Without the pictures, set down the records below word for word.

---------- GIVEN RECORDS ----------

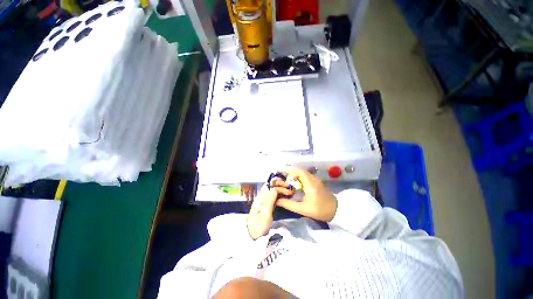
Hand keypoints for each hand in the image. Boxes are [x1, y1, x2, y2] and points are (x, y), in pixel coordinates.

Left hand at [247, 182, 293, 239]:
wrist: (252, 236)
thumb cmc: (259, 226)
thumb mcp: (265, 215)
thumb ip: (269, 201)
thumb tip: (273, 189)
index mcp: (260, 198)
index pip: (270, 187)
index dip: (280, 187)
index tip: (288, 191)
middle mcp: (261, 197)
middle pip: (271, 187)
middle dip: (281, 186)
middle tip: (290, 191)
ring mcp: (263, 201)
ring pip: (272, 191)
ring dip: (280, 190)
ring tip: (289, 193)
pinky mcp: (266, 205)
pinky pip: (273, 196)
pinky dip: (279, 195)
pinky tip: (284, 197)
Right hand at [276, 167, 337, 221]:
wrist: (337, 211)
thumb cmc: (320, 210)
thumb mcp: (303, 209)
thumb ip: (289, 204)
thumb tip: (277, 201)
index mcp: (310, 183)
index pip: (299, 171)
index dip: (289, 171)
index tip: (282, 175)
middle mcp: (313, 179)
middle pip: (300, 171)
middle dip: (290, 173)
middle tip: (283, 180)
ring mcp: (315, 180)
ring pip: (302, 173)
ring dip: (294, 176)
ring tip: (287, 182)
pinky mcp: (316, 182)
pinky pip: (305, 176)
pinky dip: (298, 178)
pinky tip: (295, 185)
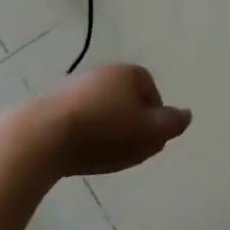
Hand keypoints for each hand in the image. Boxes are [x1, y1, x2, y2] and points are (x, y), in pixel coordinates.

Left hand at [32, 64, 191, 177]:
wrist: (42, 137)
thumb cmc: (104, 131)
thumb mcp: (149, 131)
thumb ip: (172, 124)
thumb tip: (186, 115)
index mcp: (129, 73)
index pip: (153, 93)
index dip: (154, 119)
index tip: (148, 141)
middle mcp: (104, 73)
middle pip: (128, 101)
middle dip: (131, 124)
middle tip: (129, 150)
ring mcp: (76, 87)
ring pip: (103, 111)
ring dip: (107, 131)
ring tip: (103, 155)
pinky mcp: (53, 105)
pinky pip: (80, 120)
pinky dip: (85, 135)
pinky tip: (81, 153)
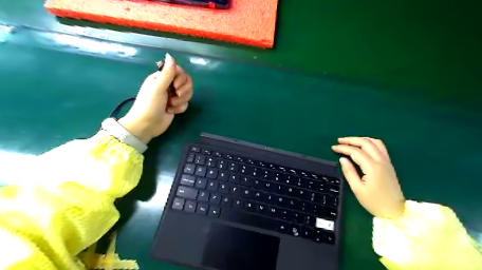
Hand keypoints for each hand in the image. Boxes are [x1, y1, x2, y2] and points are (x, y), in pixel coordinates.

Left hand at [117, 53, 192, 144]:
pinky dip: (180, 108)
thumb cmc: (149, 105)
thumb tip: (170, 55)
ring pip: (187, 93)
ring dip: (181, 100)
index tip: (176, 85)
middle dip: (184, 90)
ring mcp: (173, 96)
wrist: (147, 125)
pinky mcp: (176, 106)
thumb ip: (167, 73)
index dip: (181, 78)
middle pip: (186, 81)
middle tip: (176, 95)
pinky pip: (185, 103)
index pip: (179, 71)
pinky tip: (171, 111)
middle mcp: (168, 85)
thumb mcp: (158, 88)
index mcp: (161, 78)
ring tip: (171, 105)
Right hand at [332, 137, 403, 219]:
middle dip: (351, 140)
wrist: (395, 211)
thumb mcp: (357, 189)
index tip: (333, 148)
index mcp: (372, 167)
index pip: (355, 152)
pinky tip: (363, 145)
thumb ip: (349, 172)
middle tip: (339, 141)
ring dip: (361, 139)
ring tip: (350, 141)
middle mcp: (381, 161)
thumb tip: (342, 159)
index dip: (343, 148)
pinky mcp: (389, 164)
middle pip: (366, 143)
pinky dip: (370, 142)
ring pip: (375, 142)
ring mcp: (386, 161)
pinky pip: (381, 147)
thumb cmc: (374, 202)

----------

_WRITTEN ANSWER_:
Hand keypoints for each hand in the image. Boxes are [x1, y1, x2, y2] and points are (x, y), in pixel coordinates.

Left hand at [247, 182, 293, 239]:
wrist: (252, 236)
thumb cmc: (259, 226)
thumb mcp: (265, 215)
thumb ip: (269, 201)
thumb tip: (273, 189)
index mcp: (260, 198)
index pip: (270, 187)
index dip: (280, 187)
index tip: (288, 191)
middle mcp: (261, 197)
middle pip: (271, 187)
middle dip: (281, 186)
middle tip: (290, 191)
ring mcp: (263, 201)
ring pip: (272, 191)
ring dip: (280, 190)
ring tip: (289, 193)
pinky mcp: (266, 205)
pinky pip: (273, 196)
pinky dip: (279, 195)
pinky tip: (284, 197)
Right hand at [276, 167, 337, 221]:
wrist: (337, 211)
thumb cmc: (320, 210)
thumb mcp: (303, 209)
thumb ip: (289, 204)
thumb tip: (277, 201)
index mcp: (310, 183)
index pip: (299, 171)
index dip: (289, 171)
index tip: (282, 175)
middle mcp: (313, 179)
middle pip: (300, 171)
middle dip: (290, 173)
middle tip: (283, 180)
ring mcp: (315, 180)
ring pip: (302, 173)
ring dip: (294, 176)
ring tip: (287, 182)
pinky mcp: (316, 182)
pinky pip: (305, 176)
pinky dip: (298, 178)
pinky tip: (295, 185)
Hand keypoints for each hand in the image. Boxes are [x1, y1, x2, y2] and points are (x, y), in pixel coordinates.

Left hand at [32, 64, 191, 177]:
wrist: (42, 137)
thumb cmc: (104, 131)
thumb mcp: (149, 131)
thumb ip: (172, 124)
thumb tip: (186, 115)
index mcp: (129, 73)
index pip: (153, 93)
index dip: (154, 119)
index tip: (148, 141)
middle mcp: (104, 73)
middle pip: (128, 101)
middle dip: (131, 124)
middle tip: (129, 150)
ring mcp: (76, 87)
ring pip: (103, 111)
ring dip: (107, 131)
ring tip: (103, 155)
pinky mcp: (53, 105)
pinky pip: (80, 120)
pinky dip: (85, 135)
pinky tip: (81, 153)
Hand keypoints for each hand in the image. Boxes are [x1, y1, x2, y2] and points are (x, y), in pixel coordinates.

Left hand at [117, 53, 192, 144]:
pinky dip: (180, 108)
thumb cmc: (149, 105)
thumb tip: (170, 55)
ring pip: (187, 93)
ring dip: (181, 100)
index tip: (176, 85)
middle dip: (184, 90)
ring mcp: (173, 96)
wrist: (147, 125)
pinky mcp: (176, 106)
thumb ip: (167, 73)
index dip: (181, 78)
middle pip: (186, 81)
middle tip: (176, 95)
pinky pip: (185, 103)
index pip: (179, 71)
pinky tip: (171, 111)
middle mcp: (168, 85)
thumb mcp: (158, 88)
index mcp: (161, 78)
ring tip: (171, 105)
Right hand at [332, 137, 403, 219]:
middle dip: (351, 140)
wrist: (395, 211)
thumb mcp: (357, 189)
index tip: (333, 148)
index mcp: (372, 167)
index pip: (355, 152)
pinky tip: (363, 145)
thumb ip: (349, 172)
middle tip: (339, 141)
ring dip: (361, 139)
ring tip: (350, 141)
middle mcp: (381, 161)
thumb tip: (342, 159)
index dip: (343, 148)
pinky mcp: (389, 164)
middle pip: (366, 143)
pinky dip: (370, 142)
ring pip: (375, 142)
ring mcp: (386, 161)
pinky pip: (381, 147)
thumb cmc: (374, 202)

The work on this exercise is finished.